Les conditions de cartes de crédit connues de l’Ombudsman ne confèrent au client aucun droit contractuel à ce que l’émettrice de la carte de crédit procède à une rétrofacturation en cas de paiement contesté. L’Ombudsman estime néanmoins que toute émettrice de cartes de crédit est tenue d’engager une telle procédure en vertu de son devoir de fidélité envers le client, pour autant que les conditions prévues pour la rétrofacturation soient remplies. En l’espèce, la banque a expliqué au client qu’il avait contesté trop tard sa facture de carte de crédit. Tel aurait été le cas si le client avait affirmé ne pas avoir déclenché la transaction. Or, ce point n’était pas contesté. Ce que le client déplorait en l’espèce, c’était de ne pas avoir reçu la prestation, en l’occurrence la possibilité de rencontrer une femme, que promettait le commerçant, à savoir la plateforme de rencontres. Dans les règles de la rétrofacturation, le motif «service not as described» s’applique dans une telle situation. Comme des délais plus longs sont prévus dans ce cas, l’Ombudsman a prié la banque de réexaminer le dossier.
Dans sa prise de position à l’attention de l’Ombudsman, la banque a expliqué que les contestations du client étaient des conjectures et des allégations infondées qui ne pouvaient pas être clarifiées dans le cadre d’une procédure de rétrofacturation. Elle a en outre soutenu que la réclamation du client ne pouvait être attribuée à aucun motif de rétrofacturation et a par conséquent refusé d’ouvrir une procédure de rétrofacturation à la demande de l’Ombudsman. Compte tenu de l’attitude inflexible de la banque sur cette question, l’Ombudsman s’est vu contraint de mettre un terme à ses efforts de médiation.
Dans son courrier final au client, l’Ombudsman lui a expliqué que les transactions qu’il avait effectuées pouvaient en principe lui être imputées conformément aux conditions applicables à sa carte de crédit, et qu’il devait dès lors payer la facture correspondante.

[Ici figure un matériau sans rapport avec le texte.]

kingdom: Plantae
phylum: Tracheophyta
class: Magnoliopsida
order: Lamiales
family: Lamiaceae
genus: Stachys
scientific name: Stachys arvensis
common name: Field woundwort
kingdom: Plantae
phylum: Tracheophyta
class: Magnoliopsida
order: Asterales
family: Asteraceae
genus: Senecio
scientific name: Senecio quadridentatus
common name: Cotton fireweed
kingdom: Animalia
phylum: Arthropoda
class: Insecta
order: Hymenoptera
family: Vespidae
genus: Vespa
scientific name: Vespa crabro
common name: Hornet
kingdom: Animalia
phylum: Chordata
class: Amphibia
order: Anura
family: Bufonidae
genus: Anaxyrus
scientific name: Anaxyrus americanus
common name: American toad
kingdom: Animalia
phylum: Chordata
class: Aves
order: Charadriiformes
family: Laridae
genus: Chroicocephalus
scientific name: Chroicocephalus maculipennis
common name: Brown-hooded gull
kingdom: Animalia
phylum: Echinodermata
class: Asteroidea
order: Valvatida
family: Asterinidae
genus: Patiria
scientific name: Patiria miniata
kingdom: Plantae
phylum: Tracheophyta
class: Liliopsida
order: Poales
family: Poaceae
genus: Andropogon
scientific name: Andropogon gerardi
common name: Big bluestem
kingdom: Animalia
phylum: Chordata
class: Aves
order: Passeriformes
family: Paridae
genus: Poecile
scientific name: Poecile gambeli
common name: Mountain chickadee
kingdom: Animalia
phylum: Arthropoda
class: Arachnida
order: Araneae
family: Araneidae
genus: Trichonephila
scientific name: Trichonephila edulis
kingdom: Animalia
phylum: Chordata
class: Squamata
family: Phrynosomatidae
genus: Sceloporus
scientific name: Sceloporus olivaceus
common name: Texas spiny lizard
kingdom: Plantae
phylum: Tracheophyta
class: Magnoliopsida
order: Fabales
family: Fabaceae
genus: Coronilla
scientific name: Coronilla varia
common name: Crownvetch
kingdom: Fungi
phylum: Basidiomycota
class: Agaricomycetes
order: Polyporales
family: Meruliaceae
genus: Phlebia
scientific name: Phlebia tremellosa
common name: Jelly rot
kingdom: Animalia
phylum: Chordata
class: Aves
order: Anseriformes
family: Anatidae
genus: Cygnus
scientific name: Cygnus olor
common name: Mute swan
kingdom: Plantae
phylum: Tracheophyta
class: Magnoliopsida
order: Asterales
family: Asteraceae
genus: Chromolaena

Il regrettait toutefois que la banque n’ait pas consenti à ouvrir une procédure de rétrofacturation afin d’essayer de récupérer le montant versé au commerçant. A ses yeux, la contestation du client remplissait au moins potentiellement le motif de rétrofacturation «service not as described», et le délai pour faire valoir ce motif n’était pas encore échu.
L’Ombudsman partageait toutefois l’avis de la banque selon lequel une procédure de rétrofacturation n’aurait eu presque aucune chance d’aboutir en l’espèce. En effet, il ne ressort pas du dossier que le client avait dans un premier temps adressé ses réclamations directement à la plateforme de rencontres, ce qui aurait été une condition préalable à l’ouverture de la procédure de rétrofacturation. En outre, le service fourni par la plateforme de rencontres ne pouvait que faire l’objet d’une vérification de plausibilité dans le cadre de cette procédure, et il aurait été tout à fait possible pour le commerçant de démontrer que le client avait pu entrer en contact avec d’éventuelles partenaires de la manière convenue. Or, une telle preuve aurait conduit au rejet de la demande de rétrofacturation, car il n’aurait sans doute pas été possible de déterminer si des femmes se cachaient bel et bien derrière les profils présentés.